▶ **Check your understanding**:
1. In the report on anal cancer in HIV positive patients, what were the overall survival rates for HIV positive and HIV negative patients after 3 years of follow-up?
2. The report on anal cancer in HIV positive patients has a sentence beginning "No significant differences were observed". List every factor that sentence names.

▶ **Passage to read**:
---+---

HIV positive people with anal cancer can be treated according to standards of care for HIV negative people and achieve equally good outcomes, according to a French retrospective analysis published in the August 15, 2009 issue of Alimentary Pharmacology and Therapeutics.

As people with HIV live longer thanks to effective combination antiretroviral therapy (ART), the incidence of anal cancer has increased, and is now more than 100 times higher than that of the general population.

Some earlier studies suggested that HIV positive people with anal cancer had a poor prognosis relative to HIV negative individuals, but later research looking at patients with less advanced HIV disease and higher CD4 cell counts have produced more promising findings.

L. Abramowitz and colleagues compared the long-term outcomes of anal cancer in HIV positive and negative patients in the era of effective combination ART. The analysis included all patients with epidermoid anal cancer referred to 6 hospitals in France between 1998 and 2004.

Data from a total of 151 patients (44 HIV positive, 107 HIV negative) were reviewed retrospectively for a median 27 (range 16-44) months. The

HIV positive patients were younger on average (45 vs 62 years; P < 0.001) and were more likely to be male (100% vs 27%; P < 0.001) than those without HIV.


  • No significant differences were observed according to HIV status with regard to tumor stage, pelvic radiotherapy (radiation) doses, or concurrent chemotherapy.
  • After chemotherapy and radiotherapy, similar numbers of HIV positive and HIV negative patients experienced severe (grade 3-4) toxicities.
  • 82% of HIV positive patients and 75% of HIV negative patients achieved a complete response (not a significant difference).
  • After 3 years of follow-up, overall survival rates were 85% and 84%, respectively (non-significant)

---+---

▶ **Stored data**:
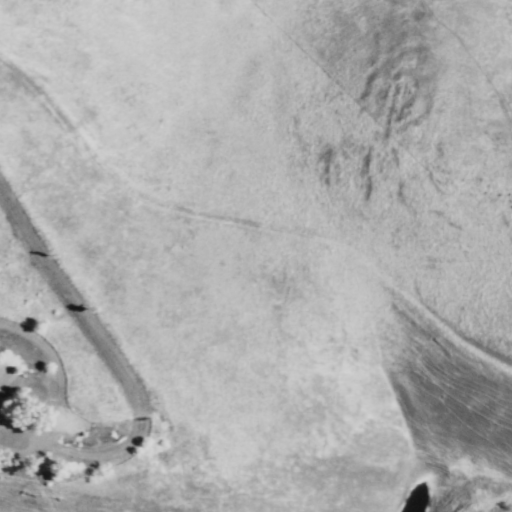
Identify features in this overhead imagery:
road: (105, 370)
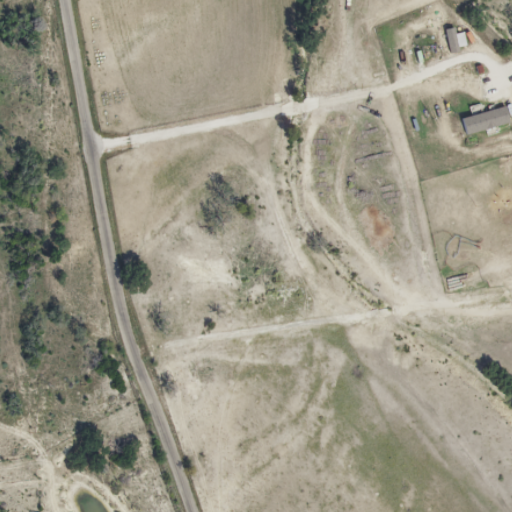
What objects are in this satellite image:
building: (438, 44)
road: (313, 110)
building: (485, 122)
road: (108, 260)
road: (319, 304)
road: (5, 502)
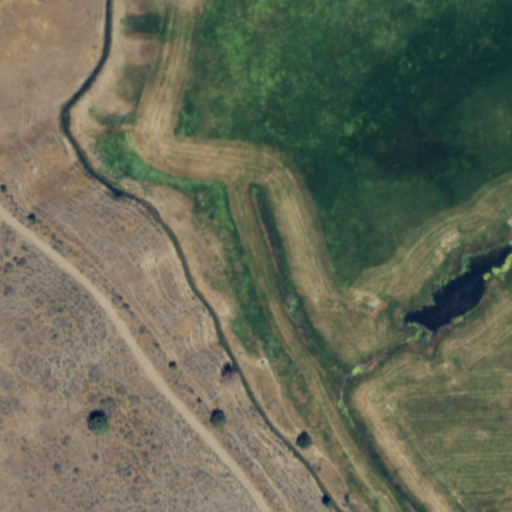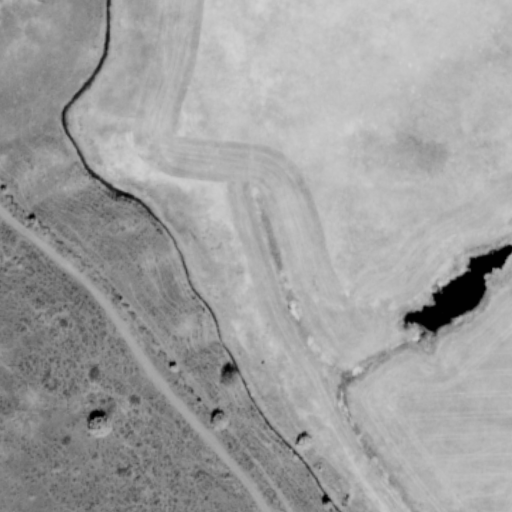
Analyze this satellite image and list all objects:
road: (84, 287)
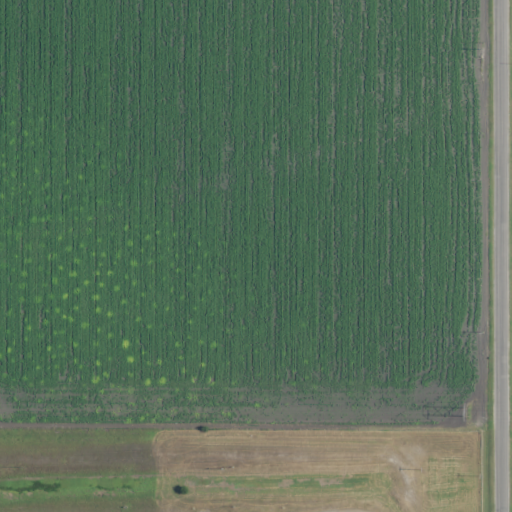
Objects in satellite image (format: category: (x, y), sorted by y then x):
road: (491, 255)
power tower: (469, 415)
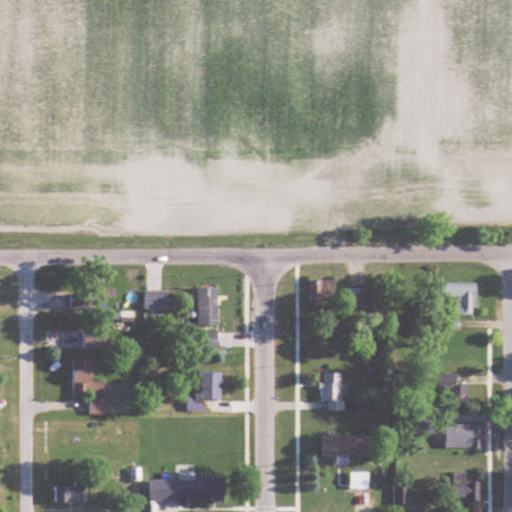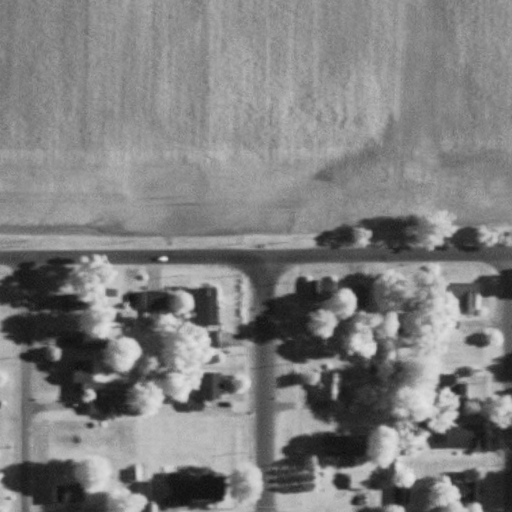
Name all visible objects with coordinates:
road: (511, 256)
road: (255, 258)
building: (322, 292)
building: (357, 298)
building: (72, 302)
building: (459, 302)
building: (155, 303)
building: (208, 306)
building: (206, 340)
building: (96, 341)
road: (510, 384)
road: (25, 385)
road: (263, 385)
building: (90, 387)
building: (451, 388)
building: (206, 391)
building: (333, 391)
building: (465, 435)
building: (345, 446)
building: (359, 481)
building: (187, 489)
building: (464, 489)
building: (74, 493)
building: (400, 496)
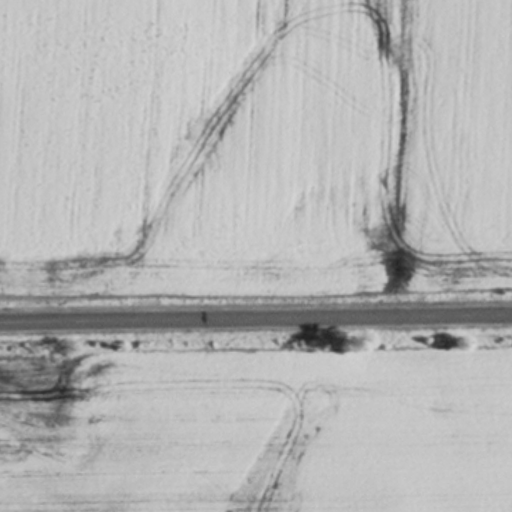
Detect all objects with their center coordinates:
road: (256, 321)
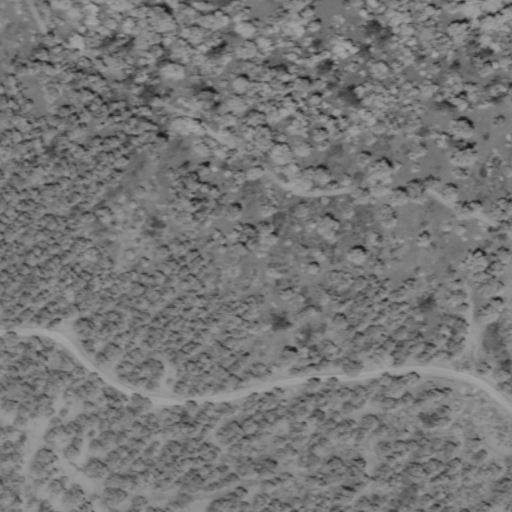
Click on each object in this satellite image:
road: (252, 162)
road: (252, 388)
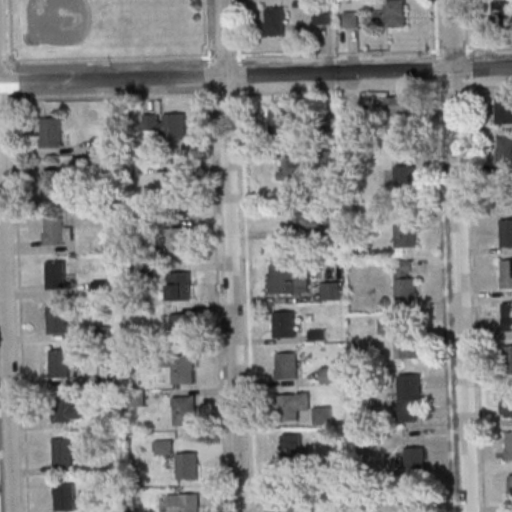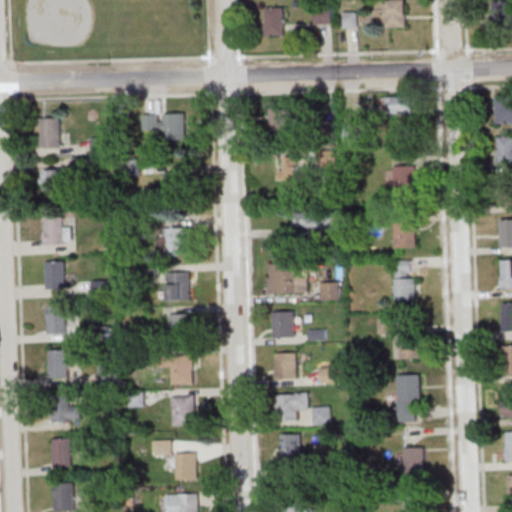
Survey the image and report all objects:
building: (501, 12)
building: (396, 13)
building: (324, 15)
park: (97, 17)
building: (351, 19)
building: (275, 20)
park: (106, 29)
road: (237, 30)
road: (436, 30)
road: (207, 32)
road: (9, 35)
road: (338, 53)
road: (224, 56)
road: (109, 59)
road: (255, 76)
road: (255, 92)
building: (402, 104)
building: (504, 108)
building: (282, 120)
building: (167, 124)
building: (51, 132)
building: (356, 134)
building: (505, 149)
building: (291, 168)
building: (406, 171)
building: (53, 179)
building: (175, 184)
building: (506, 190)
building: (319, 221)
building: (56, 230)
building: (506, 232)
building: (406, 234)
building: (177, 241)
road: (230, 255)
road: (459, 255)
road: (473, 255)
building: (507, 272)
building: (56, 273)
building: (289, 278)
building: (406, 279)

---+---

▶ **Solution list**:
1. 85% for HIV positive patients and 84% for HIV negative patients.

2.
- Tumor stage
- Pelvic radiotherapy (radiation) doses
- Concurrent chemotherapy